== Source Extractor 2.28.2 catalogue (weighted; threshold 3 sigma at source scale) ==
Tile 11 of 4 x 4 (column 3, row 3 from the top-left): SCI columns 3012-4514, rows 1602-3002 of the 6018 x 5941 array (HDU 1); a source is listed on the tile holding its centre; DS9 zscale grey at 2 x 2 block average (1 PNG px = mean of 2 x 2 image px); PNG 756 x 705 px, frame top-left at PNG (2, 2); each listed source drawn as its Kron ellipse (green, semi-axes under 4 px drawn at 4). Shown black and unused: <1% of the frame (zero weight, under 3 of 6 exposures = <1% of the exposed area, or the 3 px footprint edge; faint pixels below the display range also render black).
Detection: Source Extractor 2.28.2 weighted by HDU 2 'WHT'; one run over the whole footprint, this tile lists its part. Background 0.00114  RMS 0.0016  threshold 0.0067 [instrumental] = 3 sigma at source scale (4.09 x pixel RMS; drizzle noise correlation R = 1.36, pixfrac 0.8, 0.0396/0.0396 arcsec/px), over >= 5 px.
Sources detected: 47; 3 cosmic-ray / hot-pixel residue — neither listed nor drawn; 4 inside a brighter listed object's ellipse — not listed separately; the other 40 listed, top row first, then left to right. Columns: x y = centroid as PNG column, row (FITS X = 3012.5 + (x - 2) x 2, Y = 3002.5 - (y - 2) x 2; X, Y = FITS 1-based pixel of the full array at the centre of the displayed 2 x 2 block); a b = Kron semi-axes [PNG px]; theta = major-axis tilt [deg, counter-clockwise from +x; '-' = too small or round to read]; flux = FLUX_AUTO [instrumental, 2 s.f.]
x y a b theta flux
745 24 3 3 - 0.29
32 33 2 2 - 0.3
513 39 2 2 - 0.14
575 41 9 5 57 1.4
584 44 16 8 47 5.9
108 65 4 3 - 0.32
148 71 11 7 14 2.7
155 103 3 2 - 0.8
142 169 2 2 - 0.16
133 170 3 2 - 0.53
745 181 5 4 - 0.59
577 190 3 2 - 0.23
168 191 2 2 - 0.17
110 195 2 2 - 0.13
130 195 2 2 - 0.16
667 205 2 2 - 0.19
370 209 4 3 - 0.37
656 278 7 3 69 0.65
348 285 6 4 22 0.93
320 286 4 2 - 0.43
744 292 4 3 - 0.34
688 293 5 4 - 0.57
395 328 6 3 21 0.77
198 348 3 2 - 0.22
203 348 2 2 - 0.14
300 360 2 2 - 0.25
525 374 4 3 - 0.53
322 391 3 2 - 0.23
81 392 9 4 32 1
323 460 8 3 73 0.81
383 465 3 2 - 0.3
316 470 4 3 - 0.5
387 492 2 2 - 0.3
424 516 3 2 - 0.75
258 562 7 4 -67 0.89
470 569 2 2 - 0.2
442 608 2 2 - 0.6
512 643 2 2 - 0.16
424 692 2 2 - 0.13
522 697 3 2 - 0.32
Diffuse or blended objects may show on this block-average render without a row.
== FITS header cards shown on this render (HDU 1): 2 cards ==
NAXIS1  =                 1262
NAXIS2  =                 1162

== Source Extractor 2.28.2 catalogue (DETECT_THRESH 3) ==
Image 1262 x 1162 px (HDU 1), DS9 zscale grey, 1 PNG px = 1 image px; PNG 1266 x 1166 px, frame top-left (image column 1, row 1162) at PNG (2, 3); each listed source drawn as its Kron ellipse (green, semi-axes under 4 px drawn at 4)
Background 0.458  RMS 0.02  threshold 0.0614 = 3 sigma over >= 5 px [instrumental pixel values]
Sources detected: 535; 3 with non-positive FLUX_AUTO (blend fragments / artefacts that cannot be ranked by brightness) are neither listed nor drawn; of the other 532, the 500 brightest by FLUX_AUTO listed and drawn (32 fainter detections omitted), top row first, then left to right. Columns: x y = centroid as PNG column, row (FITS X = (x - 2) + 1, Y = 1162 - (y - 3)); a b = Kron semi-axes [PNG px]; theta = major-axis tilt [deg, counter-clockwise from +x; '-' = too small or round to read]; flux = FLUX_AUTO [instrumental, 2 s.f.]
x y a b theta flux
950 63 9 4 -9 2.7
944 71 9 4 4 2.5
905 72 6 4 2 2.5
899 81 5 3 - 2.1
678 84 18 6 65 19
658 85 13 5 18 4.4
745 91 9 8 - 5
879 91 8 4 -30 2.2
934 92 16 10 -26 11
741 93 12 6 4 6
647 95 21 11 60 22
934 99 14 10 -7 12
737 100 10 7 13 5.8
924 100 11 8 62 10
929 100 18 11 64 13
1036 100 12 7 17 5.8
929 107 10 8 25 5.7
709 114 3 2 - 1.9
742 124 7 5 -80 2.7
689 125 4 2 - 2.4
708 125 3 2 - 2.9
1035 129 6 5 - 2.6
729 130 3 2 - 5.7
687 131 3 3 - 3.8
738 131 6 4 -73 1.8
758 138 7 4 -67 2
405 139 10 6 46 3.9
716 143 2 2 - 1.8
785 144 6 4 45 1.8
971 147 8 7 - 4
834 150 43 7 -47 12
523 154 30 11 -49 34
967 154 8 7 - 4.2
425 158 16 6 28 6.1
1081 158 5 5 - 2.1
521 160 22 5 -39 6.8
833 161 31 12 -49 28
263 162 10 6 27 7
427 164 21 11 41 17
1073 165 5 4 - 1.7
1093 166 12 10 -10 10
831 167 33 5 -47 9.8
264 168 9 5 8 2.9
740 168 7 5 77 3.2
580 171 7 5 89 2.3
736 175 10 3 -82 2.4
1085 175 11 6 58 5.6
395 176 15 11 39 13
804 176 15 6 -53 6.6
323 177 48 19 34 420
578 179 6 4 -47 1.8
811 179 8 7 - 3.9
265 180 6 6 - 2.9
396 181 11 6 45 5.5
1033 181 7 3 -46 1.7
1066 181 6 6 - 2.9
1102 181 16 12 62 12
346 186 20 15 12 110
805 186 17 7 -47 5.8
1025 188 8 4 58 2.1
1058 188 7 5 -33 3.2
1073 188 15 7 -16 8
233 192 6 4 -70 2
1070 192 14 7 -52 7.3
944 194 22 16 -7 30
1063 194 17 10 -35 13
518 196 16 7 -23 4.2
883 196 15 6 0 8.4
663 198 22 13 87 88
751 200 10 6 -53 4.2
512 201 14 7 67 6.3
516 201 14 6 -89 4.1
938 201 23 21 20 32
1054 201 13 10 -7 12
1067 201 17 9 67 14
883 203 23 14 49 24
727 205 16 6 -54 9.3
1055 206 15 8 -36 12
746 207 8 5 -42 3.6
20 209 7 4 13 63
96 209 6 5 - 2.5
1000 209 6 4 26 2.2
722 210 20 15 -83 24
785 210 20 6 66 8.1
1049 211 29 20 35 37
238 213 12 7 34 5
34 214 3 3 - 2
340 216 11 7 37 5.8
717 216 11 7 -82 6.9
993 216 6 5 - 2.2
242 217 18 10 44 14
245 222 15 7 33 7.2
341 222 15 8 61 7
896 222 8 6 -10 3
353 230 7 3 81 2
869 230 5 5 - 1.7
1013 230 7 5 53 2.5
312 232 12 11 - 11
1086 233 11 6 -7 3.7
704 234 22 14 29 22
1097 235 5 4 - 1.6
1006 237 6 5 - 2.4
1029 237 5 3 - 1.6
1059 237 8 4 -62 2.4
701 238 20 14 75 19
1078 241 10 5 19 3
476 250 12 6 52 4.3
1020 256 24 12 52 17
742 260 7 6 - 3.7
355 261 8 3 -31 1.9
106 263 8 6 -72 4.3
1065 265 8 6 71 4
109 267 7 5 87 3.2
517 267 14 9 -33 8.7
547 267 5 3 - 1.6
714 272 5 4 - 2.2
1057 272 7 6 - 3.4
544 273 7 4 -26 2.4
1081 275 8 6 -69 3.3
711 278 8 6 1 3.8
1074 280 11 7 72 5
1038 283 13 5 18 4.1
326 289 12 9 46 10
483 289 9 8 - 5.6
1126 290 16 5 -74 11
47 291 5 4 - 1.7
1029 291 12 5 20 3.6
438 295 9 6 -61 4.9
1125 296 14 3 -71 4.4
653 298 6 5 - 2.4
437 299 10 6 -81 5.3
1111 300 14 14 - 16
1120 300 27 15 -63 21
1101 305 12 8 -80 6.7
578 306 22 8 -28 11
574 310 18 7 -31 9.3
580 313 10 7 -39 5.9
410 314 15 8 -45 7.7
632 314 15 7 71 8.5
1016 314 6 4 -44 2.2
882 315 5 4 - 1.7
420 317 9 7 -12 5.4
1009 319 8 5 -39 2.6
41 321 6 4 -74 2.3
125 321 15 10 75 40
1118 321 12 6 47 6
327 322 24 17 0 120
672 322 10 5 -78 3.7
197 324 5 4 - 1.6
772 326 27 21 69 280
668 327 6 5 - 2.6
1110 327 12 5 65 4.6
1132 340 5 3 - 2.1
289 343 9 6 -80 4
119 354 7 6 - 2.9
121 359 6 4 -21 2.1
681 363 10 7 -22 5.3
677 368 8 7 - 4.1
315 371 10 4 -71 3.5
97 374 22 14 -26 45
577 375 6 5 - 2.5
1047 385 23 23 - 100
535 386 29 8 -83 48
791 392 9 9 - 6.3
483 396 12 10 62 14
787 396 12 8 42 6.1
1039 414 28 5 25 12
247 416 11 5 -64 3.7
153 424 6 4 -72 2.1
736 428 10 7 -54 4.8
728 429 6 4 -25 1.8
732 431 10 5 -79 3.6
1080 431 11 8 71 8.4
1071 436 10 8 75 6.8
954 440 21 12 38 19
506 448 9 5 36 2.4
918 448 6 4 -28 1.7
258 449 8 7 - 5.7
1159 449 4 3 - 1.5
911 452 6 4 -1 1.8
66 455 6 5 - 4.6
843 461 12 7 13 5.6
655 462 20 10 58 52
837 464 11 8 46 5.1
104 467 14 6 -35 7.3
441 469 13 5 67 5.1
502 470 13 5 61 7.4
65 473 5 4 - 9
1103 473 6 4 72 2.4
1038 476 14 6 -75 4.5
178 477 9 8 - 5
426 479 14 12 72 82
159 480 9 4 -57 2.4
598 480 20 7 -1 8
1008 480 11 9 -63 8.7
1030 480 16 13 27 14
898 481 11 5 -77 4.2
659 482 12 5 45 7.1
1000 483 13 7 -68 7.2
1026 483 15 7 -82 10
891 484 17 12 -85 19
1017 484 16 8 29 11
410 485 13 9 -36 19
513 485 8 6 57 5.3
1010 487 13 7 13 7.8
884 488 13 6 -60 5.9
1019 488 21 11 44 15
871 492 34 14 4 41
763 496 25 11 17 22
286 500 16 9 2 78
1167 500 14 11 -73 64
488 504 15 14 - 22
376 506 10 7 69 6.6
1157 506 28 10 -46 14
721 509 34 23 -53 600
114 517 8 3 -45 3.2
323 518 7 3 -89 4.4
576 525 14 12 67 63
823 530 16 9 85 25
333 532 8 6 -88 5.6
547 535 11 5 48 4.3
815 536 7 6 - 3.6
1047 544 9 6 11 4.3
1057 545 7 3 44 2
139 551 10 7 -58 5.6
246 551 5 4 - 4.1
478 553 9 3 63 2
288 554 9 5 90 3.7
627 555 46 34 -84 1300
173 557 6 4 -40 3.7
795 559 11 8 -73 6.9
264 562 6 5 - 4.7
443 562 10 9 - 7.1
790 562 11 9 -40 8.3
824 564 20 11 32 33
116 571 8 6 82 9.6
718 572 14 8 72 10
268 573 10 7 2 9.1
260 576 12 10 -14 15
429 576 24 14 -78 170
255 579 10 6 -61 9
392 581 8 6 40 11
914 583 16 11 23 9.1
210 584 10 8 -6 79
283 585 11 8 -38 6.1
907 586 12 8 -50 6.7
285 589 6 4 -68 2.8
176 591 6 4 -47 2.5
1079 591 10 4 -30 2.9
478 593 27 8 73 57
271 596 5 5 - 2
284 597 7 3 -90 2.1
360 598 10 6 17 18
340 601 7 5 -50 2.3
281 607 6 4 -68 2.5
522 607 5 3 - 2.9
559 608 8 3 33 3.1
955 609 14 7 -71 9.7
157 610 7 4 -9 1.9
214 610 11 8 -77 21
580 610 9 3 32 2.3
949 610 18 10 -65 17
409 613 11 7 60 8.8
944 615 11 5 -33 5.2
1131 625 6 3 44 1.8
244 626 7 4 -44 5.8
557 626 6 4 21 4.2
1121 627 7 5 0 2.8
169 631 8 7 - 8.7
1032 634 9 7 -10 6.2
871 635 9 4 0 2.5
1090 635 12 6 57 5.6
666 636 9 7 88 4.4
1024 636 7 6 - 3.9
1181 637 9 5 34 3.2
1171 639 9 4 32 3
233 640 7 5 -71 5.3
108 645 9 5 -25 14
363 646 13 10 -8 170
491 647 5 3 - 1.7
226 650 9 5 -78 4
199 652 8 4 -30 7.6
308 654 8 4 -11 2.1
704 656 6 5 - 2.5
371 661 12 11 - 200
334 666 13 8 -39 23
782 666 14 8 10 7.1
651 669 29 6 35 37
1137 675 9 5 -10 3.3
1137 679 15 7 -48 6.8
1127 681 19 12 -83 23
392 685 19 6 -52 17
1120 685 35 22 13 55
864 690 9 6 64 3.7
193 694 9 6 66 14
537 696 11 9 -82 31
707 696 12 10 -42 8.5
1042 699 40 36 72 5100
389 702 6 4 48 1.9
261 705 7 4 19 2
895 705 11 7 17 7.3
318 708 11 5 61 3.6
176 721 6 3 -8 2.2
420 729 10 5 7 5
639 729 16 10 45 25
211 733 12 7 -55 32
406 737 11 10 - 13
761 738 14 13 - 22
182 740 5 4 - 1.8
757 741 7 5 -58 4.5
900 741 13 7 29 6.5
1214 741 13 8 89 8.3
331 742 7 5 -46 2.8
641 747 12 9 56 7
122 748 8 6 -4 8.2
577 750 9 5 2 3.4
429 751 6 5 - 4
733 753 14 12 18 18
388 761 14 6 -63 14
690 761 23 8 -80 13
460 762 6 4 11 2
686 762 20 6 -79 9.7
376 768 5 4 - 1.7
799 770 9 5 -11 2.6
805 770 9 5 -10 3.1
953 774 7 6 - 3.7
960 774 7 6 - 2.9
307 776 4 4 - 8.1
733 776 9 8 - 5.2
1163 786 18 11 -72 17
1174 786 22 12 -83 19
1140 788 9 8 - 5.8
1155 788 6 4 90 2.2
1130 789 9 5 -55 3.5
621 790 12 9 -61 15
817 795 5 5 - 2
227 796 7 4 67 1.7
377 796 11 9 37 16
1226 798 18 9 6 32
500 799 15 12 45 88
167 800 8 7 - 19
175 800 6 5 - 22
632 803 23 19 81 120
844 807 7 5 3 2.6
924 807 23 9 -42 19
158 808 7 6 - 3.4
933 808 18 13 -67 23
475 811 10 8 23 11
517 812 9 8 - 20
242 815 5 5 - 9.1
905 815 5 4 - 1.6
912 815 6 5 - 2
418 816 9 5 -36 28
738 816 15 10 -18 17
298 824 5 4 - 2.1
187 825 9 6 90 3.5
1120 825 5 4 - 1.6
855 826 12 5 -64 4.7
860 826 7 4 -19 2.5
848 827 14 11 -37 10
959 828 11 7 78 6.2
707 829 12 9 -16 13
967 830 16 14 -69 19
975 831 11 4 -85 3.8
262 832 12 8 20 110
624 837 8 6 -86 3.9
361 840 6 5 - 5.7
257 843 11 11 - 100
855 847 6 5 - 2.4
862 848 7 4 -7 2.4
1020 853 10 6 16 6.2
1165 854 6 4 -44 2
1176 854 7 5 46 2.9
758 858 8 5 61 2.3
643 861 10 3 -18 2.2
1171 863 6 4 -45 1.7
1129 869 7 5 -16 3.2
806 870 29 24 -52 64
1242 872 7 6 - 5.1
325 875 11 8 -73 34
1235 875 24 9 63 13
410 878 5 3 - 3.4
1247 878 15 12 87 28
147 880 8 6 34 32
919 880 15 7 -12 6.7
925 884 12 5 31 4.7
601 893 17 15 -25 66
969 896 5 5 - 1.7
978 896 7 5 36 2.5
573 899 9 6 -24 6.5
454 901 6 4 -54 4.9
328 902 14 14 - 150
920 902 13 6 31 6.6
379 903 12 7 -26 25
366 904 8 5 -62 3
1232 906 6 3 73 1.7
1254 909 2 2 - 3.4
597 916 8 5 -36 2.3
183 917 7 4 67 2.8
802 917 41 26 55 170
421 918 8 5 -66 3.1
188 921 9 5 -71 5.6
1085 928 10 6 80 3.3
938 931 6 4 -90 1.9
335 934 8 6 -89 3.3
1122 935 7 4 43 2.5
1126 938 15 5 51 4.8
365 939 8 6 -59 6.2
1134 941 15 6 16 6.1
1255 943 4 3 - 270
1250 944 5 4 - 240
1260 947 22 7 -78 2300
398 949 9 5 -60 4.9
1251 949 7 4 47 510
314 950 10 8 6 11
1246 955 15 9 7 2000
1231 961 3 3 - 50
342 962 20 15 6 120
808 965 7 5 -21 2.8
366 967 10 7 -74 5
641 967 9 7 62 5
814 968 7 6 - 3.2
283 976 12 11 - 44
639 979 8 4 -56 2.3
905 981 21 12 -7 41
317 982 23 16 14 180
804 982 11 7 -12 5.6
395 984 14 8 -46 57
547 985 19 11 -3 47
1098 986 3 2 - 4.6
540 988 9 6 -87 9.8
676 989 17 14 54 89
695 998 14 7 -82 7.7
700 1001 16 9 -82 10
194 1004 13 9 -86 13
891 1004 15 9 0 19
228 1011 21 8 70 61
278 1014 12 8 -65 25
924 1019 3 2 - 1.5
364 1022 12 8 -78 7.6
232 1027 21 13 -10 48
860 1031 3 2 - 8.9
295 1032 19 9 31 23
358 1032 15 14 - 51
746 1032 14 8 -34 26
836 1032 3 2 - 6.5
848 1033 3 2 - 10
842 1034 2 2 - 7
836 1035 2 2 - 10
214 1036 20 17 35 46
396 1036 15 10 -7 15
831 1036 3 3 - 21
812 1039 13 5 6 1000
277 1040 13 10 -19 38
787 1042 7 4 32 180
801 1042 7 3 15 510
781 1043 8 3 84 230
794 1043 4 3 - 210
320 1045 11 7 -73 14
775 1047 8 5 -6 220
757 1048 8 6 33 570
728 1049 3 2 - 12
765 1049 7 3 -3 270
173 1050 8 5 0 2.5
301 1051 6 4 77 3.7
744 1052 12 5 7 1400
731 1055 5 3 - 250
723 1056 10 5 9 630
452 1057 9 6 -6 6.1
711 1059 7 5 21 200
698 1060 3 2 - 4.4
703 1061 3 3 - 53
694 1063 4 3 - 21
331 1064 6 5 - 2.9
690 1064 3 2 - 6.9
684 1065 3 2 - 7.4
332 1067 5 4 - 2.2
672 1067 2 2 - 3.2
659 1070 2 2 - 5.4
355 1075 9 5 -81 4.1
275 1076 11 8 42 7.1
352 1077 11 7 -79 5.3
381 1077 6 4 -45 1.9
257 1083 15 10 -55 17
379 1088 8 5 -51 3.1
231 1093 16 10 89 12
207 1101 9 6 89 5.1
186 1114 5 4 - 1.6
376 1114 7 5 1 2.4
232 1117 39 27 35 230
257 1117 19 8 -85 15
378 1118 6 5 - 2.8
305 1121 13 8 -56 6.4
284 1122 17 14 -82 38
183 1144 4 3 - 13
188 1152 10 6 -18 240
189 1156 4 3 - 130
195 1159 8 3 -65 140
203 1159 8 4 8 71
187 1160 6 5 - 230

....

> [JOB]:
Starting at the top of the entries and ending after the line that contains "Detection: Source Extractor", output each line as a row of a Markdown table with two columns: No., holding the row number, and Text, holding the line. Leave out any blank lines.

> [RESPONSE BELOW]:
| No. | Text |
|---|---|
| 1 | == Source Extractor 2.28.2 catalogue (weighted; threshold 3 sigma at source scale) == |
| 2 | Tile 11 of 4 x 4 (column 3, row 3 from the top-left): SCI columns 3012-4514, rows 1602-3002 of the 6018 x 5941 array (HDU 1); a source is listed on the tile holding its centre; DS9 zscale grey at 2 x 2 block average (1 PNG px = mean of 2 x 2 image px); PNG 756 x 705 px, frame top-left at PNG (2, 2); each listed source drawn as its Kron ellipse (green, semi-axes under 4 px drawn at 4). Shown black and unused: <1% of the frame (zero weight, under 3 of 6 exposures = <1% of the exposed area, or the 3 px footprint edge; faint pixels below the display range also render black). |
| 3 | Detection: Source Extractor 2.28.2 weighted by HDU 2 'WHT'; one run over the whole footprint, this tile lists its part. Background 0.00114  RMS 0.0016  threshold 0.0067 [instrumental] = 3 sigma at source scale (4.09 x pixel RMS; drizzle noise correlation R = 1.36, pixfrac 0.8, 0.0396/0.0396 arcsec/px), over >= 5 px. |